1. This is a defendants' appeal arising out of a suit for pre-emption. The Court of first instance dismissed the suit. On appeal the learned District Judge has decreed it. The plaintiffs, in order to prove the custom alleged, relied on an entry in the wajib-ul-arz of 1883 which prima facie raised a presumption of the existence of the custom. To rebut this evidence the defendants proved the fact that in the year 1840 there was a single proprietor in this mahal, and, further, that no suit for preemption had ever been brought between the years 1840 and 1882. The learned District Judge has considered all the circumstances in the case and has weighed the evidence. In our opinion the circumstance of there being a single proprietor in 1840 does not necessarily rebut the presumption of custom raised by the entry in the waiib-ul-arz of 1882; as the learned Judge has pointed out, it was admitted in the written statement, that there had been numerous is transfers and, therefore, it was possible that a custom might have grown up during that interval. In second appeal we find it impossible to hold that the learned Judge was wrong in holding that the evidence adduced by the plaintiffs had not been sufficiently rebutted.

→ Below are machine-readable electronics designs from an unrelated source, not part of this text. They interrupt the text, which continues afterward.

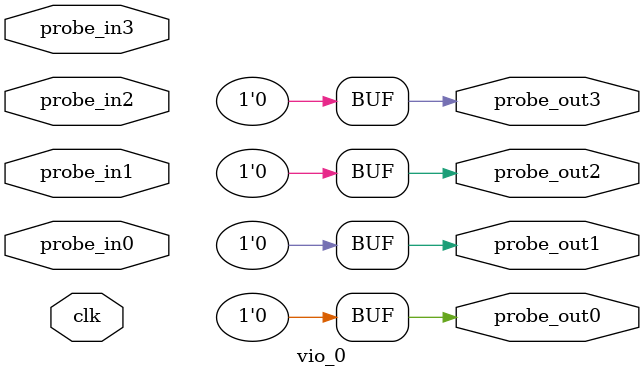
<source format=v>
`timescale 1ns / 1ps
module vio_0 (
clk,
probe_in0,probe_in1,probe_in2,probe_in3,
probe_out0,
probe_out1,
probe_out2,
probe_out3
);

input clk;
input [0 : 0] probe_in0;
input [0 : 0] probe_in1;
input [0 : 0] probe_in2;
input [0 : 0] probe_in3;

output reg [0 : 0] probe_out0 = 'h0 ;
output reg [0 : 0] probe_out1 = 'h0 ;
output reg [0 : 0] probe_out2 = 'h0 ;
output reg [0 : 0] probe_out3 = 'h0 ;


endmodule

</source>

2. The learned Vakil for the appellants relied on the case of Kulsumunnisa v. Khaslat Husain 50 Ind. Cas. 179 : 17 A.L.J. 345 : 1 U.P.L.R. (A.) 149. We may point out that in that case stress was laid on the circumstance that the learned Judge of the Court below was under a misapprehension on a question of law, namely; that the fact that the property once was in the hands of a single proprietor did not put an end to the custom. It was in view of that erroneous assumption that the Bench said that, in the peculiar circumstances of that case, a question of law did arise and they were justified in going behind the findings of facts.
3. The result is that the appeal fails and is dismissed under Order XLI, Rule 11.